In my previous post I talked about how to architect your data warehouse, especially if you’re using Amazon Redshift.
To build that architecture in practice, we need a tool to Extract, Load and Transform (ETL) our data through the layers. This could be completed using traditional ETL tool such as Informatica, Pentaho, Talend or many more.
These tools are great but you may find that Amazon’s Data Pipeline tool can also do the trick and simplify your workflow.
In this post I’ll outline some of the basics of Data Pipeline and it’s pros and cons vs other ETL tools in the market.
What is Data Pipeline?
Data pipeline is an ETL tool offered in the AWS suite. It has a web based graphical interface that allows you to create pipelines from a number of different building blocks.
These building blocks represent physical nodes; servers, databases, S3 buckets etc and activities; shell commands, SQL scripts, map reduce jobs etc.
You join the blocks together to form a pipeline for your data to flow through. It even comes with some out of the box workflows to bring data into Redshift from S3, Import or Export data to and from DynamoDB using S3 and even run a job on an Elastic Map Reduce (EMR) cluster.
It can do some pretty complex stuff too as demonstrated by Swipely’s workflow in the image below.
Data Pipeline vs the market
Like any other ETL tool, you need some infrastructure in order to run your pipelines.
Where Data Pipeline benefits though, is through its ability to spin up an EC2 server, or even an EMR cluster on the fly for executing tasks in the pipeline.
This inevitably keeps pricing lower as the infrastructure is only in use for the duration of the job, after which it’s destroyed. It also means its a lot easier to get up and running without having to worry about physical infrastructure.
Don’t worry, if you’re worried about the overhead of spinning up servers all the time, you can still get your pipelines to use a “static” EC2 instance or EMR cluster.
These days, all engineers should care about operations. When building an application, key things like monitoring and alerting as well as infrastructure considerations should be taken into account.
Data Pipeline has an in-built alerting capability that utilises amazons simple notification service (SNS). This can be used to send text messages or emails to alert on failure of a specific step, or the whole pipeline.
The service also has the obvious benefit of being accessible from anywhere with an internet connection. Due to the tool being web based, you can access and understand failures away from your work computer and hot fix.
Hugely beneficial if you’re on call to fix important failures, as you can do it from the comfort of your bed via your smartphone :D
If you have experience with ETL tools, then using Data Pipeline should be fairly simple. This section wont necessarily talk about the complexity of the tool (as all tools require some sort of learning curve) but the complexity of your use case and how that would fit within Data Pipeline.
In my experience, ETL tools give you a graphical interface to try and simplify performing transformations on data. Whether it’s to simply moving data from one place to another or transform it along the way. You can also build patterns or templates to deal with similar tasks to avoid repeating the same pipelines.
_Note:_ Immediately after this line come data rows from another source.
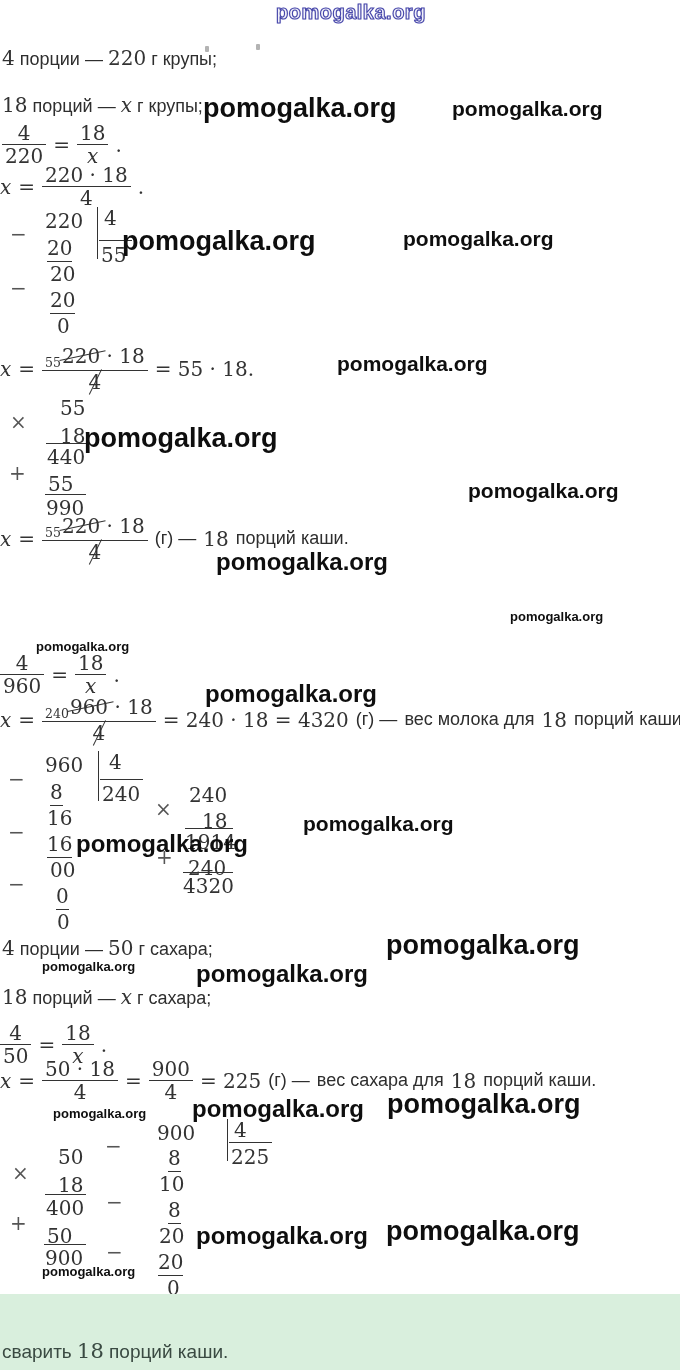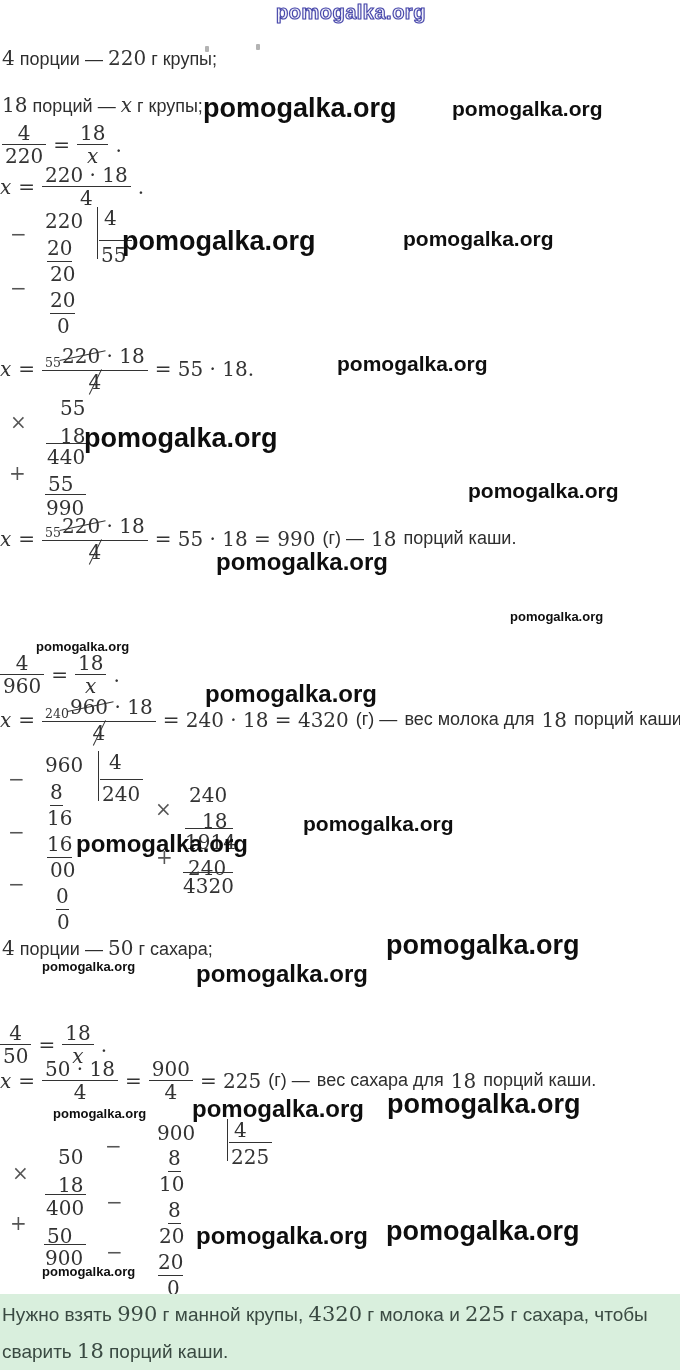--- a/index.html
+++ b/index.html
@@ -127,21 +127,20 @@
   <span class="abs wm wm-lg" style="left:84px;top:423px">pomogalka.org</span>
   <span class="abs wm wm-md" style="left:468px;top:479px">pomogalka.org</span>
 
   <div class="abs eq" style="left:0px;top:515px">
     <span class="mi">x</span>
     <span class="ms">=</span>
     <span class="fr ms">
       <span class="nu"><span class="pre ms">55</span><span class="stk">220</span><span> · 18</span></span>
       <span class="de"><span class="stk4">4</span></span>
     </span>
-    <span class="ms">= 55 · 18 = 990 </span>
       <span class="ru">(г) — </span>
       <span class="ms">18</span>
       <span class="ru"> порций каши.</span>
   </div>
   <span class="abs wm wm-md2" style="left:216px;top:548px">pomogalka.org</span>
 
 
   <span class="abs wm wm-sm" style="left:510px;top:609px">pomogalka.org</span>
   <span class="abs wm wm-sm" style="left:36px;top:639px">pomogalka.org</span>
 
@@ -201,20 +200,23 @@
   <span class="abs wm wm-md" style="left:303px;top:812px">pomogalka.org</span>
   <span class="abs wm wm-md2" style="left:76px;top:830px">pomogalka.org</span>
 
   <div class="abs st" style="left:2px;top:936px">
     <span class="ms">4</span><span class="ru"> порции — </span><span class="ms">50</span><span class="ru"> г сахара;</span>
   </div>
   <span class="abs wm wm-lg" style="left:386px;top:930px">pomogalka.org</span>
   <span class="abs wm wm-sm" style="left:42px;top:959px">pomogalka.org</span>
   <span class="abs wm wm-md2" style="left:196px;top:960px">pomogalka.org</span>
 
+  <div class="abs st" style="left:2px;top:985px">
+    <span class="ms">18</span><span class="ru"> порций — </span><span class="mi">x</span><span class="ru"> г сахара;</span>
+  </div>
 
   <div class="abs eq" style="left:0px;top:1022px">
     <span class="fr ms">
       <span class="nu">4</span>
       <span class="de">50</span>
     </span>
     <span class="ms">=</span>
     <span class="fr">
       <span class="nu ms">18</span>
       <span class="de mi">x</span>
@@ -267,21 +269,18 @@
   <div class="vl" style="left:227px;top:1119px;height:42px"></div>
   <span class="abs ms" style="left:234px;top:1118px">4</span>
   <div class="hl" style="left:229px;top:1142px;width:43px"></div>
   <span class="abs ms" style="left:231px;top:1145px">225</span>
 
   <span class="abs wm wm-md2" style="left:196px;top:1222px">pomogalka.org</span>
   <span class="abs wm wm-lg" style="left:386px;top:1216px">pomogalka.org</span>
   <span class="abs wm wm-sm" style="left:42px;top:1264px">pomogalka.org</span>
 
   <div id="answer">
-    <div class="abs" style="left:2px;top:8px">
-      <span class="ru">Нужно взять </span><span class="ms">990</span><span class="ru"> г манной крупы, </span><span class="ms">4320</span><span class="ru"> г молока и </span><span class="ms">225</span><span class="ru"> г сахара, чтобы</span>
-    </div>
     <div class="abs" style="left:2px;top:45px">
       <span class="ru">сварить </span><span class="ms">18</span><span class="ru"> порций каши.</span>
     </div>
   </div>
 
 </div>
 
 </body></html>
What I’ve always found though is that you almost always end up, in one way or another, reverting back to raw SQL, code or system commands. Most ETL tools provide the capability to do this for those edge cases that are complex within the tool, but once used it defeats the object of the tool.
Now a non technical user requires lower level knowledge in order to understand a transformation.
So lets say it’s technical people building the workflows. They’re perfectly capable of writing SQL which then also defeats the object of the tool. What you end up with now is an unnecessary overhead of using an ETL tool where it’s not needed, that also hosts business logic that no transferable or useable outside of the ETL tool.
SO… what am I rambling on about?
What I’m trying to say, is that for me as a Data Engineer, I don’t need another tool that will go out of fashion in a few years and is just another overhead.
What I want is something to sit around my SQL scripts, Spark applications, Python transformations or whatever it is I’m building. Something that will help stick these blocks together where necessary, orchestrate and schedule my pipelines and take care of all the “DevOps” stuff too (alerting, logging etc.).
I found that Data Pipeline gives me all of the above.
The components within Data Pipeline are more for scheduling and orchestrating workflows of code or applications that you may have already written; rather than forcing you to conform to the bounds and rules of the chosen ETL application.
The complexity is within your control, you can keep your sql, shell or python script - they all still work here.
What you get is a tool that can schedule when your jobs run and orchestrate where they should run. You also get the benefit of alerting to tell you when things have failed.
In essence, you get a nice cloud based wrapper for your data processing jobs that allows you to retain control and reduce complexity.
And if you ever want to leave — you can just take your code with you and move onto the next trendy thing.